Jen, my pregnant fiancé, didn't sleep last night. That means I didn't sleep last night. Not that I am complaining, because I love her more than I love my beauty sleep, but still sleep is important. If one doesn't sleep for about 10 days, they could die. But one can live for decades without a fiancé. I might love her more than sleep, but sleep is important. Life and death important. OK, I am complaining.

When I got home at 10 p.m., she decided she wanted to crunch on some potato crisps. It is very difficult to get some potato crisps at that time of the night in the streets of Huruma. But since I am a good guy, I looked and looked until I found some stashed in a dirty corner of a dirty kiosk situated in a dirty corner of a dirty alley.

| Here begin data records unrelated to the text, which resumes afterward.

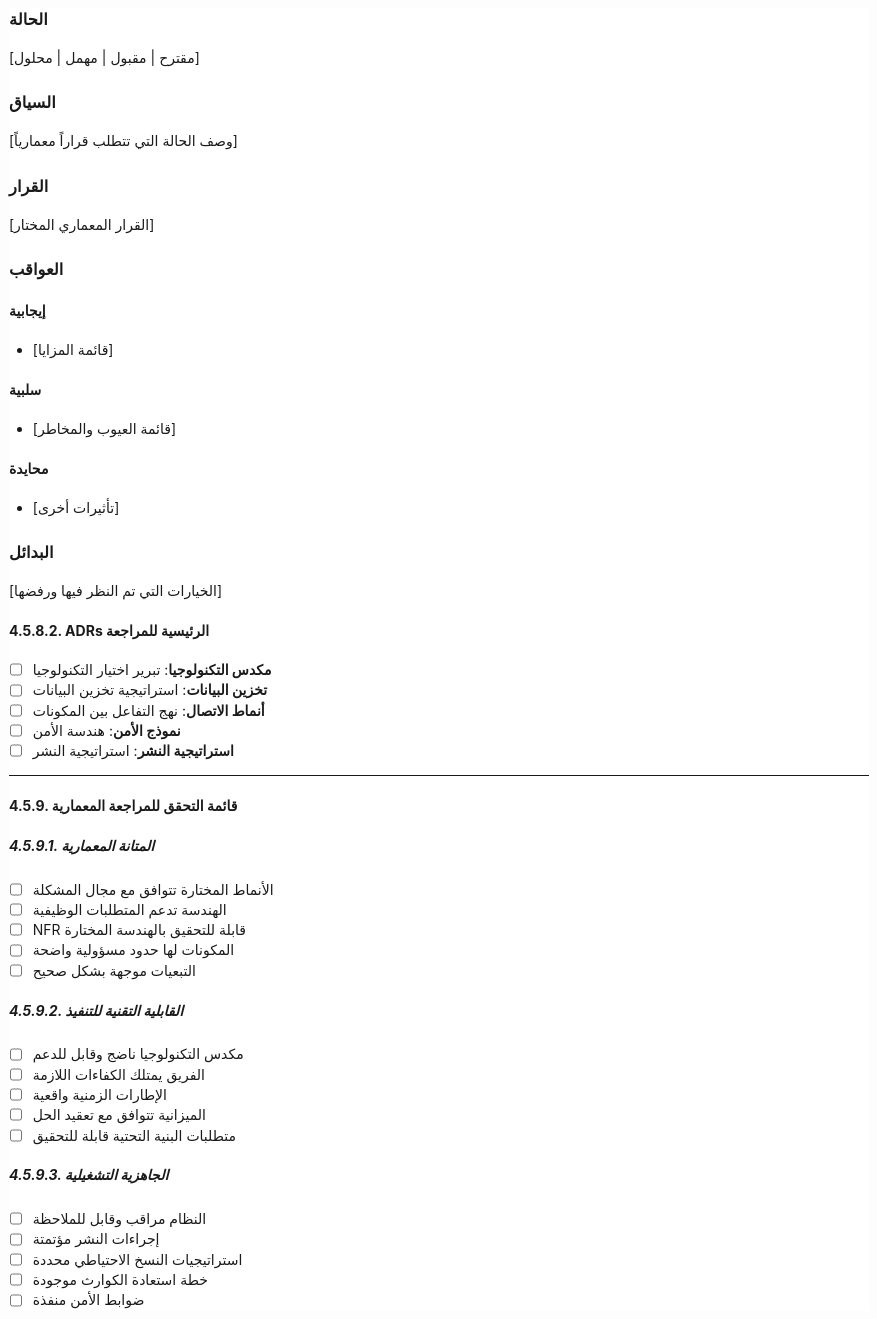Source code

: ### الحالة
[مقترح | مقبول | مهمل | محلول]

### السياق
[وصف الحالة التي تتطلب قراراً معمارياً]

### القرار
[القرار المعماري المختار]

### العواقب
#### إيجابية
- [قائمة المزايا]

#### سلبية
- [قائمة العيوب والمخاطر]

#### محايدة
- [تأثيرات أخرى]

### البدائل
[الخيارات التي تم النظر فيها ورفضها]


#### 4.5.8.2. ADRs الرئيسية للمراجعة
- [ ] **مكدس التكنولوجيا**: تبرير اختيار التكنولوجيا
- [ ] **تخزين البيانات**: استراتيجية تخزين البيانات
- [ ] **أنماط الاتصال**: نهج التفاعل بين المكونات
- [ ] **نموذج الأمن**: هندسة الأمن
- [ ] **استراتيجية النشر**: استراتيجية النشر

---

#### 4.5.9. قائمة التحقق للمراجعة المعمارية

##### 4.5.9.1. المتانة المعمارية
- [ ] الأنماط المختارة تتوافق مع مجال المشكلة
- [ ] الهندسة تدعم المتطلبات الوظيفية
- [ ] NFR قابلة للتحقيق بالهندسة المختارة
- [ ] المكونات لها حدود مسؤولية واضحة
- [ ] التبعيات موجهة بشكل صحيح

##### 4.5.9.2. القابلية التقنية للتنفيذ
- [ ] مكدس التكنولوجيا ناضج وقابل للدعم
- [ ] الفريق يمتلك الكفاءات اللازمة
- [ ] الإطارات الزمنية واقعية
- [ ] الميزانية تتوافق مع تعقيد الحل
- [ ] متطلبات البنية التحتية قابلة للتحقيق

##### 4.5.9.3. الجاهزية التشغيلية
- [ ] النظام مراقب وقابل للملاحظة
- [ ] إجراءات النشر مؤتمتة
- [ ] استراتيجيات النسخ الاحتياطي محددة
- [ ] خطة استعادة الكوارث موجودة
- [ ] ضوابط الأمن منفذة
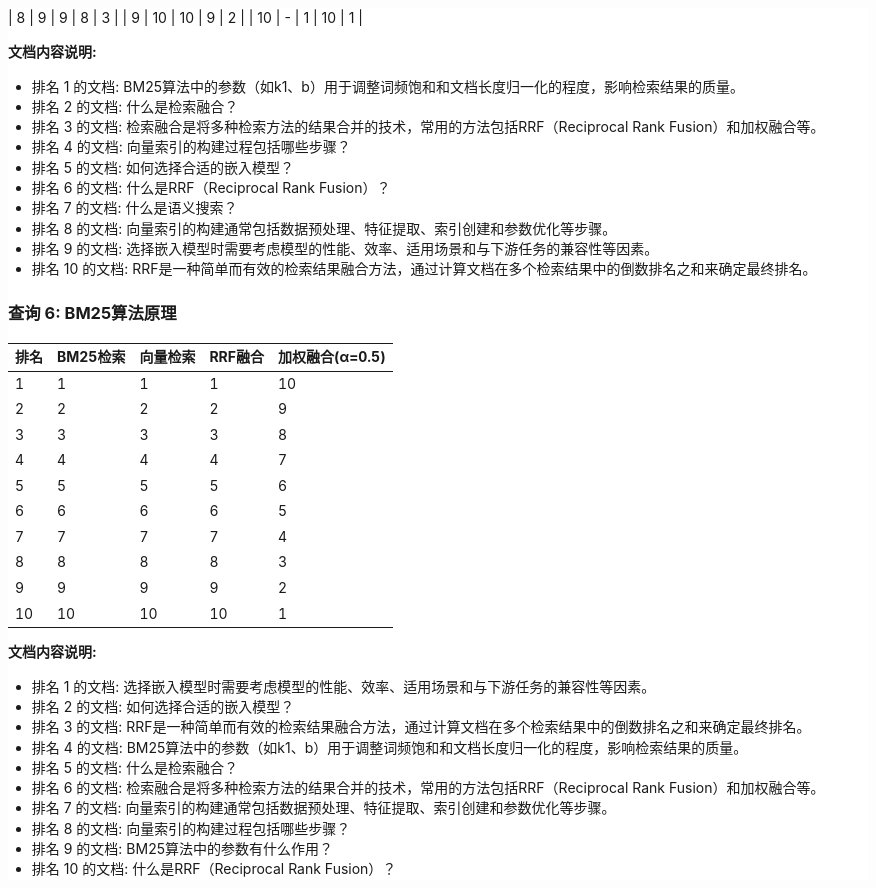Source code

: | 8 | 9 | 9 | 8 | 3 |
| 9 | 10 | 10 | 9 | 2 |
| 10 | - | 1 | 10 | 1 |


**文档内容说明:**
- 排名 1 的文档: BM25算法中的参数（如k1、b）用于调整词频饱和和文档长度归一化的程度，影响检索结果的质量。
- 排名 2 的文档: 什么是检索融合？
- 排名 3 的文档: 检索融合是将多种检索方法的结果合并的技术，常用的方法包括RRF（Reciprocal Rank Fusion）和加权融合等。
- 排名 4 的文档: 向量索引的构建过程包括哪些步骤？
- 排名 5 的文档: 如何选择合适的嵌入模型？
- 排名 6 的文档: 什么是RRF（Reciprocal Rank Fusion）？
- 排名 7 的文档: 什么是语义搜索？
- 排名 8 的文档: 向量索引的构建通常包括数据预处理、特征提取、索引创建和参数优化等步骤。
- 排名 9 的文档: 选择嵌入模型时需要考虑模型的性能、效率、适用场景和与下游任务的兼容性等因素。
- 排名 10 的文档: RRF是一种简单而有效的检索结果融合方法，通过计算文档在多个检索结果中的倒数排名之和来确定最终排名。

### 查询 6: BM25算法原理


| 排名 | BM25检索 | 向量检索 | RRF融合 | 加权融合(α=0.5) |
|------|---------|---------|---------|----------------|
| 1 | 1 | 1 | 1 | 10 |
| 2 | 2 | 2 | 2 | 9 |
| 3 | 3 | 3 | 3 | 8 |
| 4 | 4 | 4 | 4 | 7 |
| 5 | 5 | 5 | 5 | 6 |
| 6 | 6 | 6 | 6 | 5 |
| 7 | 7 | 7 | 7 | 4 |
| 8 | 8 | 8 | 8 | 3 |
| 9 | 9 | 9 | 9 | 2 |
| 10 | 10 | 10 | 10 | 1 |


**文档内容说明:**
- 排名 1 的文档: 选择嵌入模型时需要考虑模型的性能、效率、适用场景和与下游任务的兼容性等因素。
- 排名 2 的文档: 如何选择合适的嵌入模型？
- 排名 3 的文档: RRF是一种简单而有效的检索结果融合方法，通过计算文档在多个检索结果中的倒数排名之和来确定最终排名。
- 排名 4 的文档: BM25算法中的参数（如k1、b）用于调整词频饱和和文档长度归一化的程度，影响检索结果的质量。
- 排名 5 的文档: 什么是检索融合？
- 排名 6 的文档: 检索融合是将多种检索方法的结果合并的技术，常用的方法包括RRF（Reciprocal Rank Fusion）和加权融合等。
- 排名 7 的文档: 向量索引的构建通常包括数据预处理、特征提取、索引创建和参数优化等步骤。
- 排名 8 的文档: 向量索引的构建过程包括哪些步骤？
- 排名 9 的文档: BM25算法中的参数有什么作用？
- 排名 10 的文档: 什么是RRF（Reciprocal Rank Fusion）？

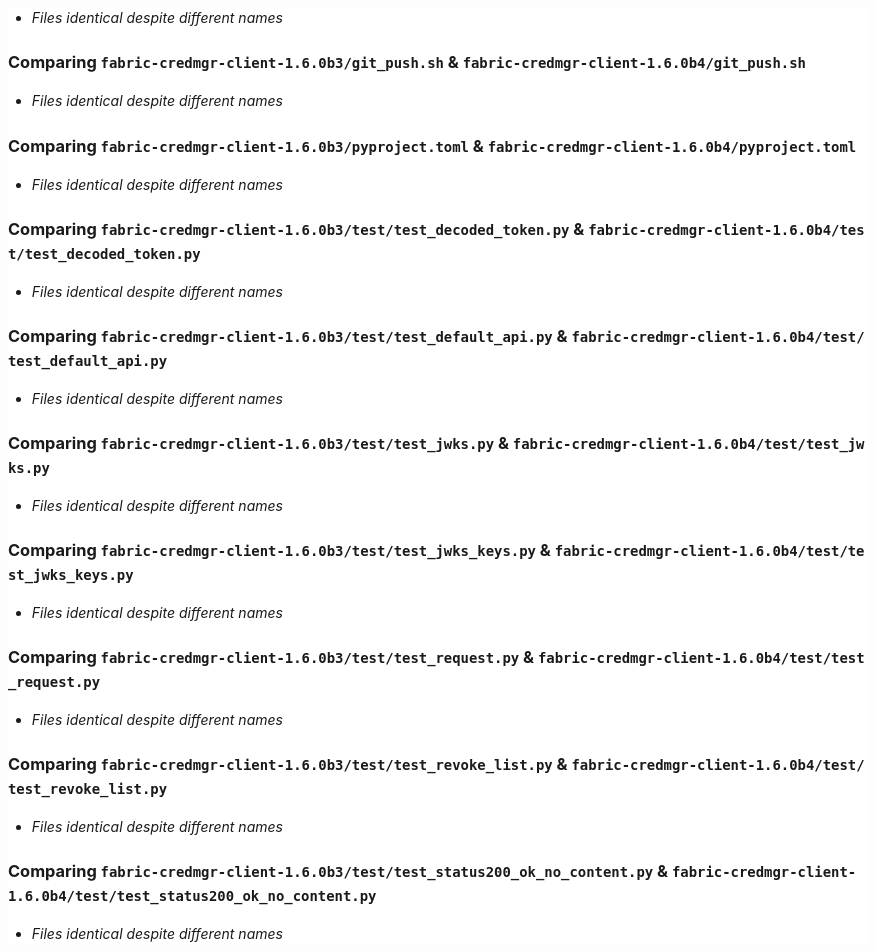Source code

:  * *Files identical despite different names*

### Comparing `fabric-credmgr-client-1.6.0b3/git_push.sh` & `fabric-credmgr-client-1.6.0b4/git_push.sh`

 * *Files identical despite different names*

### Comparing `fabric-credmgr-client-1.6.0b3/pyproject.toml` & `fabric-credmgr-client-1.6.0b4/pyproject.toml`

 * *Files identical despite different names*

### Comparing `fabric-credmgr-client-1.6.0b3/test/test_decoded_token.py` & `fabric-credmgr-client-1.6.0b4/test/test_decoded_token.py`

 * *Files identical despite different names*

### Comparing `fabric-credmgr-client-1.6.0b3/test/test_default_api.py` & `fabric-credmgr-client-1.6.0b4/test/test_default_api.py`

 * *Files identical despite different names*

### Comparing `fabric-credmgr-client-1.6.0b3/test/test_jwks.py` & `fabric-credmgr-client-1.6.0b4/test/test_jwks.py`

 * *Files identical despite different names*

### Comparing `fabric-credmgr-client-1.6.0b3/test/test_jwks_keys.py` & `fabric-credmgr-client-1.6.0b4/test/test_jwks_keys.py`

 * *Files identical despite different names*

### Comparing `fabric-credmgr-client-1.6.0b3/test/test_request.py` & `fabric-credmgr-client-1.6.0b4/test/test_request.py`

 * *Files identical despite different names*

### Comparing `fabric-credmgr-client-1.6.0b3/test/test_revoke_list.py` & `fabric-credmgr-client-1.6.0b4/test/test_revoke_list.py`

 * *Files identical despite different names*

### Comparing `fabric-credmgr-client-1.6.0b3/test/test_status200_ok_no_content.py` & `fabric-credmgr-client-1.6.0b4/test/test_status200_ok_no_content.py`

 * *Files identical despite different names*
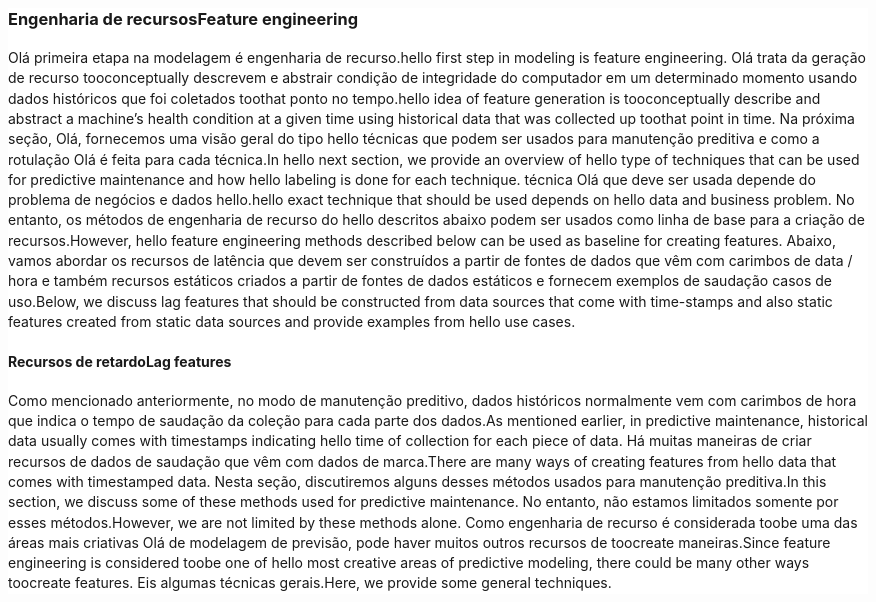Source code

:### <a name="feature-engineering"></a><span data-ttu-id="12b2a-340">Engenharia de recursos</span><span class="sxs-lookup"><span data-stu-id="12b2a-340">Feature engineering</span></span>
<span data-ttu-id="12b2a-341">Olá primeira etapa na modelagem é engenharia de recurso.</span><span class="sxs-lookup"><span data-stu-id="12b2a-341">hello first step in modeling is feature engineering.</span></span> <span data-ttu-id="12b2a-342">Olá trata da geração de recurso tooconceptually descrevem e abstrair condição de integridade do computador em um determinado momento usando dados históricos que foi coletados toothat ponto no tempo.</span><span class="sxs-lookup"><span data-stu-id="12b2a-342">hello idea of feature generation is tooconceptually describe and abstract a machine’s health condition at a given time using historical data that was collected up toothat point in time.</span></span> <span data-ttu-id="12b2a-343">Na próxima seção, Olá, fornecemos uma visão geral do tipo hello técnicas que podem ser usados para manutenção preditiva e como a rotulação Olá é feita para cada técnica.</span><span class="sxs-lookup"><span data-stu-id="12b2a-343">In hello next section, we provide an overview of hello type of techniques that can be used for predictive maintenance and how hello labeling is done for each technique.</span></span> <span data-ttu-id="12b2a-344">técnica Olá que deve ser usada depende do problema de negócios e dados hello.</span><span class="sxs-lookup"><span data-stu-id="12b2a-344">hello exact technique that should be used depends on hello data and business problem.</span></span> <span data-ttu-id="12b2a-345">No entanto, os métodos de engenharia de recurso do hello descritos abaixo podem ser usados como linha de base para a criação de recursos.</span><span class="sxs-lookup"><span data-stu-id="12b2a-345">However, hello feature engineering methods described below can be used as baseline for creating features.</span></span> <span data-ttu-id="12b2a-346">Abaixo, vamos abordar os recursos de latência que devem ser construídos a partir de fontes de dados que vêm com carimbos de data / hora e também recursos estáticos criados a partir de fontes de dados estáticos e fornecem exemplos de saudação casos de uso.</span><span class="sxs-lookup"><span data-stu-id="12b2a-346">Below, we discuss lag features that should be constructed from data sources that come with time-stamps and also static features created from static data sources and provide examples from hello use cases.</span></span>

#### <a name="lag-features"></a><span data-ttu-id="12b2a-347">Recursos de retardo</span><span class="sxs-lookup"><span data-stu-id="12b2a-347">Lag features</span></span>
<span data-ttu-id="12b2a-348">Como mencionado anteriormente, no modo de manutenção preditivo, dados históricos normalmente vem com carimbos de hora que indica o tempo de saudação da coleção para cada parte dos dados.</span><span class="sxs-lookup"><span data-stu-id="12b2a-348">As mentioned earlier, in predictive maintenance, historical data usually comes with timestamps indicating hello time of collection for each piece of data.</span></span> <span data-ttu-id="12b2a-349">Há muitas maneiras de criar recursos de dados de saudação que vêm com dados de marca.</span><span class="sxs-lookup"><span data-stu-id="12b2a-349">There are many ways of creating features from hello data that comes with timestamped data.</span></span> <span data-ttu-id="12b2a-350">Nesta seção, discutiremos alguns desses métodos usados para manutenção preditiva.</span><span class="sxs-lookup"><span data-stu-id="12b2a-350">In this section, we discuss some of these methods used for predictive maintenance.</span></span> <span data-ttu-id="12b2a-351">No entanto, não estamos limitados somente por esses métodos.</span><span class="sxs-lookup"><span data-stu-id="12b2a-351">However, we are not limited by these methods alone.</span></span> <span data-ttu-id="12b2a-352">Como engenharia de recurso é considerada toobe uma das áreas mais criativas Olá de modelagem de previsão, pode haver muitos outros recursos de toocreate maneiras.</span><span class="sxs-lookup"><span data-stu-id="12b2a-352">Since feature engineering is considered toobe one of hello most creative areas of predictive modeling, there could be many other ways toocreate features.</span></span> <span data-ttu-id="12b2a-353">Eis algumas técnicas gerais.</span><span class="sxs-lookup"><span data-stu-id="12b2a-353">Here, we provide some general techniques.</span></span>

Then I get home with my trophy in hand and she decides she doesn't want that anymore. She wants to crunch on some stones that pregnant women enjoying eating. How can a human being enjoy eating stones when there is food in the house? Isn't that an insult to hungry people?

So I leave the house, climb down seven floors for the second time that night, in pursuit of stones. Like I haven't spent all day working. But her feet are swollen, her back hurts, her stomach protrudes in front of her like a drum and someone messed with the volume knob of her vocal cords because she keeps yelling all the time. Maybe these stones will turn that volume down so that I can grab some sleep.

At this time of night, you can buy fish in the streets. You can buy khat. You can buy liquor. You can buy doughnuts and car spare parts. Heck, you can buy an entire car and if you manage to apply a fresh coat of paint and change its number plates by morning, then that car will truly be yours. You can even buy a plot of land in these streets at this time but do you know what you can't buy? Pregnant women stones. And Jen had specific instructions for me when I left the house. "Don't come back without them!"

So I wake people up. People who might have the information on where these stones can be found. First one says, "Go to Muthurwa. You should find some there." I go to Muthurwa. Every trader has gone home because it is almost midnight and none of them have pregnant fiancés waiting angrily for them home.

So I call someone else who says, "There is a corner in Gikomba. Somewhere under that pine tree near Otiende's Carpentry Shop. You should find the rocks there in plenty. You don't even have to buy them. They grow out of the ground for free. I hope the dogs haven't gone to the toilet on them tonight. Jen wouldn't like that very much." No. Jen wouldn't like stones that dogs have spiced up.

The next person I call explains sleepily, "Make your way to Inyahuru Market. Talks to Sue Kanyariri; You don't know Sue? She has big teeth with big gaps between them... No, that's Sue Kanyambu. Yes! That one! She will tell you where to find the stones... No I don't have her number but just go there. She'll hook you up."

It also takes me a while to realize that my friend calls Kenyatta Market, Inyahuru for reasons only he and the demons that plague his medulla oblongata at night can explain.

When I get back home, it is almost 2 a.m. and Jen is sound asleep. Like the thought of her man digging up every corner of Nairobi for her stones doesn't bother her one bit. As I crawl into bed grudgingly, she groans sleepily and moans, "Did you find the stones?"

"Yes I did."

"I ate the crisps you brought earlier. They were great. Thanks."

"So I figure you don't want the stones anymore?"

"I hate those stones. They make me vomit." I feel like I should find a face to punch. "Hey! Your feet are cold!"

I am so angry that I don't sleep for a while. And it feels like two minutes later when my alarm goes off. Time to go to work again. And the only reason why I spend the day smiling is because on my way out, Jen says to me, "I wouldn't give you up for anything in the world. You're my rock."